Earlier this year, I spoke with Mark Igra, a partner at LabKey Software, and learned more about how LabKey Server works and how it’s used by researchers.
Q: What types of research is LabKey Server suited for?
Mark: LabKey Server helps teams of scientists bring together many different kinds of information from different sources for integrated analysis, secure sharing and collaboration.
Analysis across large datasets is a common need in fields that generate large volumes of data from high throughput techniques, such as proteomics and genomics. But geneticists also use LabKey Server to store phenotypes. Microscopists use it to document and point to high-resolution images. And clinical researchers use it to track diagnostic and other clinical data. Scientists across many fields of biomedical research face common challenges in managing, integrating and securely sharing their data.
Q: What types of data files can be used for analysis in LabKey Server?
Mark: A wide range of data file formats, particularly tabular formats such as MS Excel spreadsheets.
Q: What’s involved in running an analysis on data files in LabKey Server?
Mark: LabKey Server provides web-based tools for analyzing and visualizing data. For example, you can use interactive data grids to filter, sort, and join tabular data from multiple experiments. You can also write R scripts to run analyses within LabKey Server and conduct SAS or SQL queries on data you are authorized to view.
Q: How does analysis across spreadsheet data from multiple experiments or multiple labs work? What if each lab or experiment had a different way of naming columns or coding data values in spreadsheets?
Mark: It’s relatively easy to remap column names or set up aliases when you import each spreadsheet into LabKey Server. Inconsistent data types are a bigger problem. If the data values come from lookups, there are a few ways you can fix that by writing a script in LabKey Server. However, analysis across spreadsheet data always works best when spreadsheet data are simple and coded in consistent ways. When we meet help research groups set up their LabKey Servers, we usually help them define consistent ways of coding data and variable names.

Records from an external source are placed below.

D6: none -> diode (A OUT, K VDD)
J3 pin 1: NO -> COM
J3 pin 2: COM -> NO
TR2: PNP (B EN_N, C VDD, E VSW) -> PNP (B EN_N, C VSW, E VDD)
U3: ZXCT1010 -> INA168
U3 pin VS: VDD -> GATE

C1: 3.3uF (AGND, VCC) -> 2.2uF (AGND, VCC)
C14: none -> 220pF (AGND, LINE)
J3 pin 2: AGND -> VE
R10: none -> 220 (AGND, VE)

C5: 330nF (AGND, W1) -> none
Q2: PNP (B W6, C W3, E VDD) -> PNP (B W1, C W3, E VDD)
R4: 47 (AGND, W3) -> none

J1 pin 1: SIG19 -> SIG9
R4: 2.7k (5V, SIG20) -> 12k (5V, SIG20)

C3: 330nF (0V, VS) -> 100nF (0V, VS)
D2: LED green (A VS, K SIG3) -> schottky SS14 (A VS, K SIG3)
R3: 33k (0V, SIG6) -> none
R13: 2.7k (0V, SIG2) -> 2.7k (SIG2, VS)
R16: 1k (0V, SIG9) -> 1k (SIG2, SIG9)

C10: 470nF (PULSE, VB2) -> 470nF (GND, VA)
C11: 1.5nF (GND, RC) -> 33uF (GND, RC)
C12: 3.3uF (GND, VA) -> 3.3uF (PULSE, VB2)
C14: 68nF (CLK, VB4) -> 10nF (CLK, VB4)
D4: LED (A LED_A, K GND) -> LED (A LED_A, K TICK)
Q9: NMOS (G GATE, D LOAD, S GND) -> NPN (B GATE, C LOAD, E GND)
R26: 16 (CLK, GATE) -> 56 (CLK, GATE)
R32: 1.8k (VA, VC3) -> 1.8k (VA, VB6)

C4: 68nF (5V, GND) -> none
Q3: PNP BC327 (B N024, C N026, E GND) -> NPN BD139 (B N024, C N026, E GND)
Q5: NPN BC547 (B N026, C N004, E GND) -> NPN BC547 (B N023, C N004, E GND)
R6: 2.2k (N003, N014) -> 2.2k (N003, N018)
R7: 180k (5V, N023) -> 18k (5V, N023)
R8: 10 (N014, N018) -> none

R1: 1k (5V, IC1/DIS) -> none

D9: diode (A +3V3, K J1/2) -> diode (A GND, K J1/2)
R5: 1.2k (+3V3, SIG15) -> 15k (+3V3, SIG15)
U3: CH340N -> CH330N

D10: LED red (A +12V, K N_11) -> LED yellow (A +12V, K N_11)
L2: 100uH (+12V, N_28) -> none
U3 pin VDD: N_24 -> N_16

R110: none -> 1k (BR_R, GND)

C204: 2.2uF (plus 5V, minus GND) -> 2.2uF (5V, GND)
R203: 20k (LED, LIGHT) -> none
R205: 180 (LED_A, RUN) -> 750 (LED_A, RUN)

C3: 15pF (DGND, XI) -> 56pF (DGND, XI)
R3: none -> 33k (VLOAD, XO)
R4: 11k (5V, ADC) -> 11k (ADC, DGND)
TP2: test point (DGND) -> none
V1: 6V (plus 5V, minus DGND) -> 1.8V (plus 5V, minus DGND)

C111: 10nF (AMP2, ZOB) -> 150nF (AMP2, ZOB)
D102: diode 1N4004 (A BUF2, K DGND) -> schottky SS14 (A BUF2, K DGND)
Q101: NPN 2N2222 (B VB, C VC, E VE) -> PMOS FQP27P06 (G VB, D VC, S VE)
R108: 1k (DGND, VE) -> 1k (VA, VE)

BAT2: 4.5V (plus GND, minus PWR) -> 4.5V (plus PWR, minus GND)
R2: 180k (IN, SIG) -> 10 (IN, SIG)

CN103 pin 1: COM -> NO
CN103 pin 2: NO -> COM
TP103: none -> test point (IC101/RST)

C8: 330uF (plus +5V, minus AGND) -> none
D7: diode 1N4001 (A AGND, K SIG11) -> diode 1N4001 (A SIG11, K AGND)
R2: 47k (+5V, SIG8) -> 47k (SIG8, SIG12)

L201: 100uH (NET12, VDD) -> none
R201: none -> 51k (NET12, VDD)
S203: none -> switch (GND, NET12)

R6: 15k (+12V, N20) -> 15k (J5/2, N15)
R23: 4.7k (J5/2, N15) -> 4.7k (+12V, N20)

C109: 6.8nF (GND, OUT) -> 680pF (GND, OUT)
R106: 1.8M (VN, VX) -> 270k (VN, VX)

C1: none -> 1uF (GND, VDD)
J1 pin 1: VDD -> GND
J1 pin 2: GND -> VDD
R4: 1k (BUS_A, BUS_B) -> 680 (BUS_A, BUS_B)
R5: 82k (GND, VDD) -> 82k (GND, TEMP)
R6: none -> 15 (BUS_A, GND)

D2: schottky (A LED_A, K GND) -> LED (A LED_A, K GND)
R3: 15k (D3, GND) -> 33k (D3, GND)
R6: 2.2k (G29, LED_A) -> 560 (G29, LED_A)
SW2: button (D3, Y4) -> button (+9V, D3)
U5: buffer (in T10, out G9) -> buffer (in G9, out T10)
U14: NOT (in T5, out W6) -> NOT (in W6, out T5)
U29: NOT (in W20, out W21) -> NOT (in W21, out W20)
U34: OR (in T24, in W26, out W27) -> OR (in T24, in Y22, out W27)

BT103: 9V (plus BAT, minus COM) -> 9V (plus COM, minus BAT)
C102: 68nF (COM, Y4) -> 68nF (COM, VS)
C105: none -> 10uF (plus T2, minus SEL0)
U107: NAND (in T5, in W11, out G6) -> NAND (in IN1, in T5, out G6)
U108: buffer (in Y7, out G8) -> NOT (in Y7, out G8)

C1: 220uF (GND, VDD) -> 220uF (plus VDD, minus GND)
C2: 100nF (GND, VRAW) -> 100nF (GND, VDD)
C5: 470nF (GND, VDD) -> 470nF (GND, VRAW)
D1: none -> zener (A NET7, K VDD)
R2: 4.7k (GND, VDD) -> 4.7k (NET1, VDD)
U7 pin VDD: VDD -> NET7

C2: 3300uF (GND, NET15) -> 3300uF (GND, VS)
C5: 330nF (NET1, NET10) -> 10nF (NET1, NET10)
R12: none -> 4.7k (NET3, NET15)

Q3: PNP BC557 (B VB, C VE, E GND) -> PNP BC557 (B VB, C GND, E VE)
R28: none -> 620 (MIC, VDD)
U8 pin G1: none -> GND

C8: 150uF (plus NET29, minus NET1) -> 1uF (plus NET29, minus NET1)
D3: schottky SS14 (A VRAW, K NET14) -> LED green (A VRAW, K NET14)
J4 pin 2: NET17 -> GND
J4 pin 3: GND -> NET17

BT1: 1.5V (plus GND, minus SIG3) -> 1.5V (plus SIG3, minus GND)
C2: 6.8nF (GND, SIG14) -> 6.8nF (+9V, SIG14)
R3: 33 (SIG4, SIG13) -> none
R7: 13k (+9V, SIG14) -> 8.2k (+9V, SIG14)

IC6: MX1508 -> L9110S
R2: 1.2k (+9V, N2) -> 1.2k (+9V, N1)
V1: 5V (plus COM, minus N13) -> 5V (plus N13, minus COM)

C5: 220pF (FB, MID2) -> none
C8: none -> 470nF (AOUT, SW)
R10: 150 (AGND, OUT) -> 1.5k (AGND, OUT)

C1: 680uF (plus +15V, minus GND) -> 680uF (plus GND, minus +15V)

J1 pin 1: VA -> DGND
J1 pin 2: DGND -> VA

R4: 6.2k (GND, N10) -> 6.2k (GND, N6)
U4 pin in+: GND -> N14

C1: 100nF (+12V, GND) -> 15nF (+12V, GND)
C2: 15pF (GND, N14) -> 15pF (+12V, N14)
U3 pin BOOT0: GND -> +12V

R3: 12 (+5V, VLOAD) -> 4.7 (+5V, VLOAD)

Q: How does LabKey Server differ from Electronic Lab Notebook software?
Mark: ELNs are based on the traditional lab notebook paradigm— a place to describe and store information about each experiment. LabKey Server is a tool for loading data and descriptive metadata in a structured way so you can compare and analyze across large volumes of data using the power of a database.
LabKey Server can be used like an ELN. For example, you can create data structures for specific experiment types, like a chemistry assay, then load data files from individual experiments, adding annotations about specific parameters for each experiment. LabKey Server then can read contents of the data files, perform transformations and visualizations across experiments, and populate the underlying database with the transformed data. It can also compare the quality of results from different experiments and show you any trends in quality due to differences in reagents or other conditions, as in the example below.
Q: So, researchers can write custom scripts for data analysis and other steps in LabKey Server. Does LabKey Server work like a code repository?
Mark: LabKey Server isn’t a code repository per se. For example, it doesn’t have built in versioning system for code. It does audit changes in configuration and security. And it can show you what code was used to run an analysis. Anyone who is writing code to implement on a LabKey Server should follow best practices for code versioning and use a code versioning application that is external to the LabKey Server.